Former Zimbabwe batter Andy Flower echoed Moody’s sentiments. “You saw some interesting aerial shots of the pitch, and some commentators mentioned it being a brand-new pitch. Perhaps they could have used a previously used pitch, which might have provided a more predictable bounce.”

“The cracks around the dense grass areas created a wild variance in bounce, making it almost impossible for batters to predict where the ball would go. It was actually a little bit dangerous. Some balls flew off a length around shoulder, neck, and chin height, and one even flew over the keeper’s head for four byes. I was relieved that no one got hurt.”

Flower also felt the pitch at Trinidad reminded him of the tough pitches during the New York leg of the competition, where South Africa won three matches.

“We saw a similar pitch in New York at the start of the competition, which wasn’t good enough for international cricket. It produced a complete mismatch again today.”

Afghanistan’s Predicament

Flower sympathized with Afghanistan, who had an excellent record batting first and defending with their varied attack. “You can’t blame Afghanistan for choosing to bat first. They had an excellent record, but batting first on that pitch was a tough ask. They didn’t know what a good score would be, and they were blown away.”

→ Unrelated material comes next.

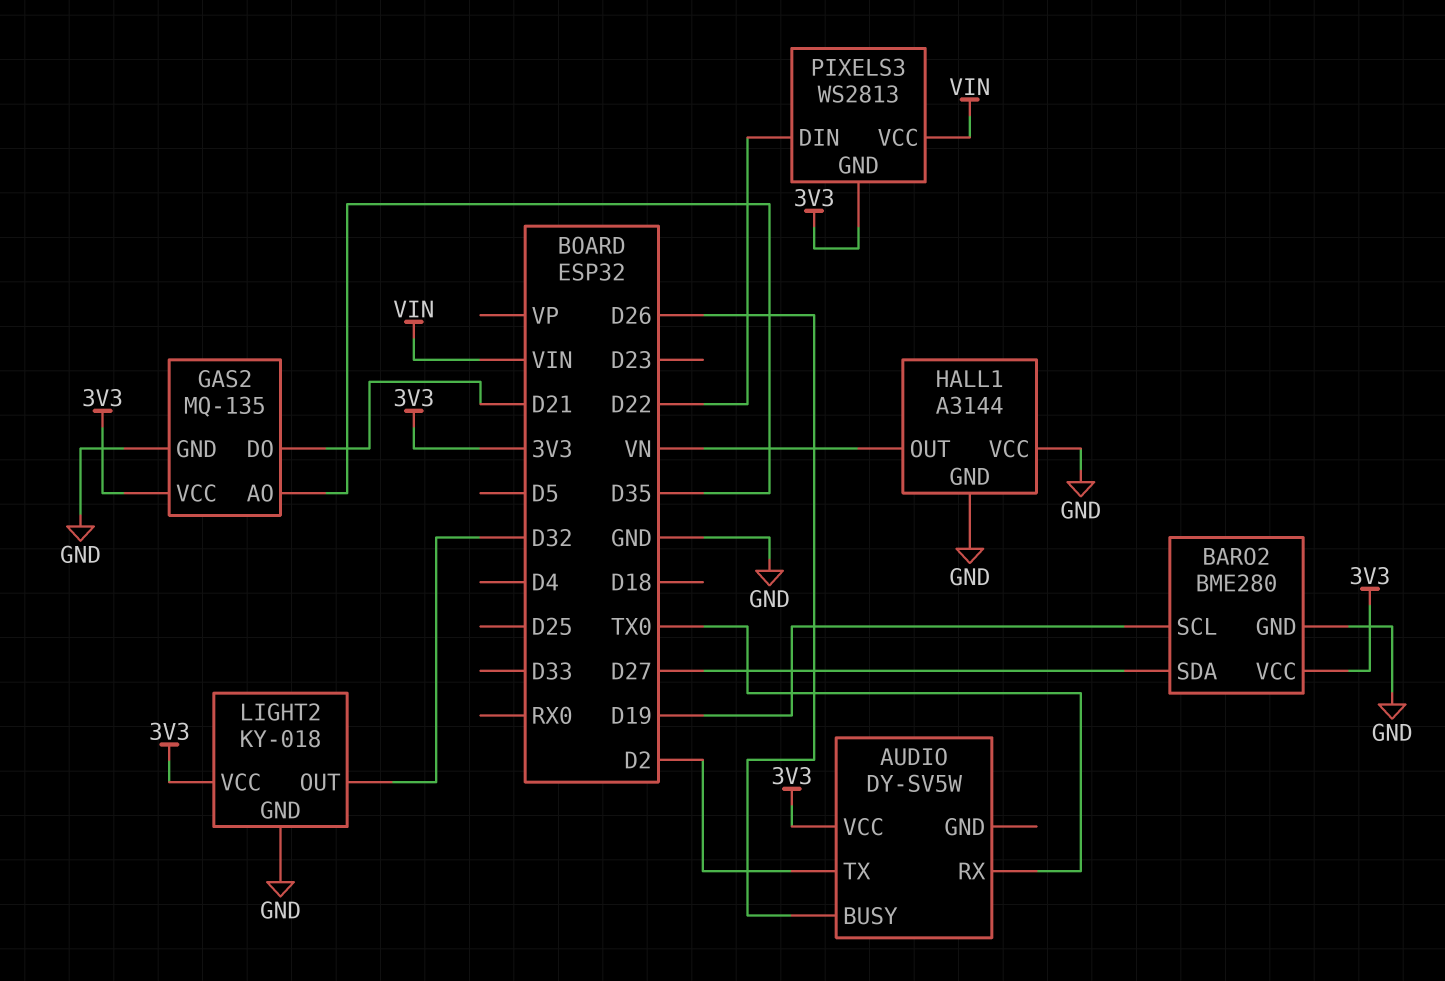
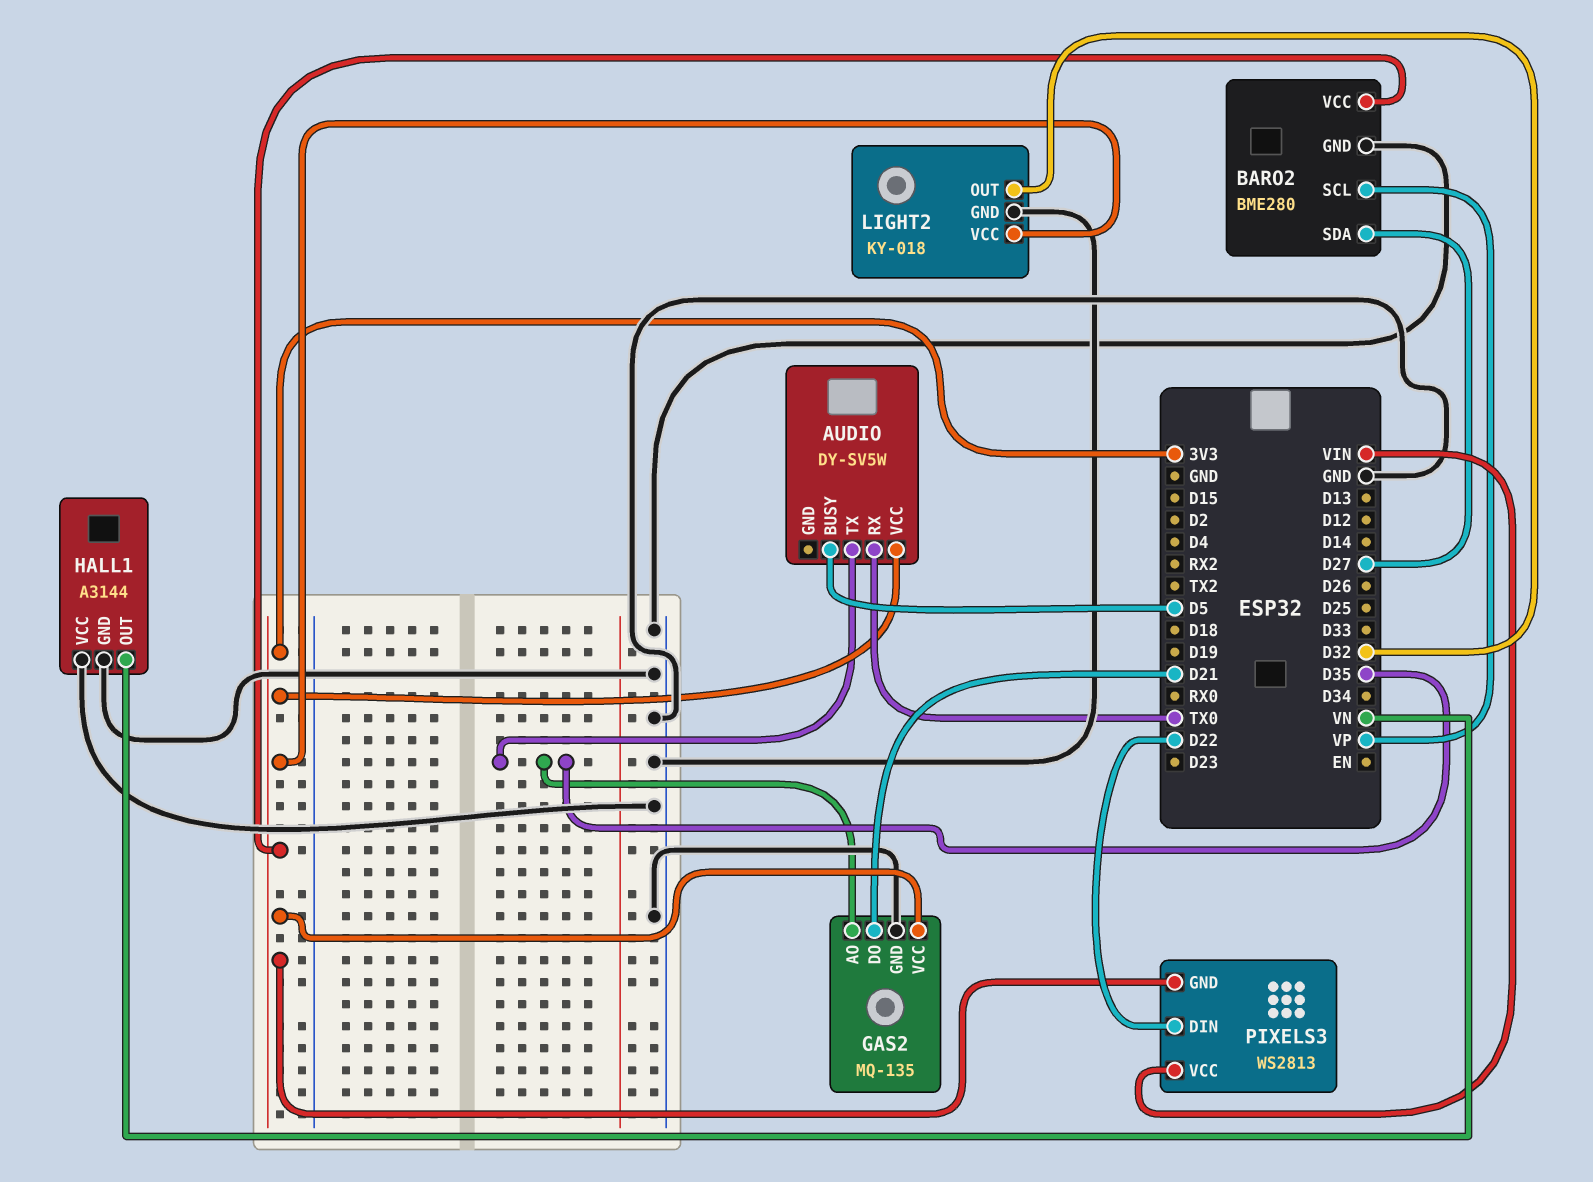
AUDIO pin BUSY: D26 -> D5
AUDIO pin TX: D2 -> D35
BARO2 pin SCL: D19 -> VP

The criticism from Tom Moody and Andy Flower highlights the importance of preparing quality pitches for international cricket. The pitch at the Brian Lara Cricket Stadium in Trinidad not only created an unfair contest between bat and ball but also posed a potential safety risk to players. As the tournament progresses, it is crucial for organizers to ensure that pitches meet the standards required for high-level competition, providing a fair and safe environment for all players.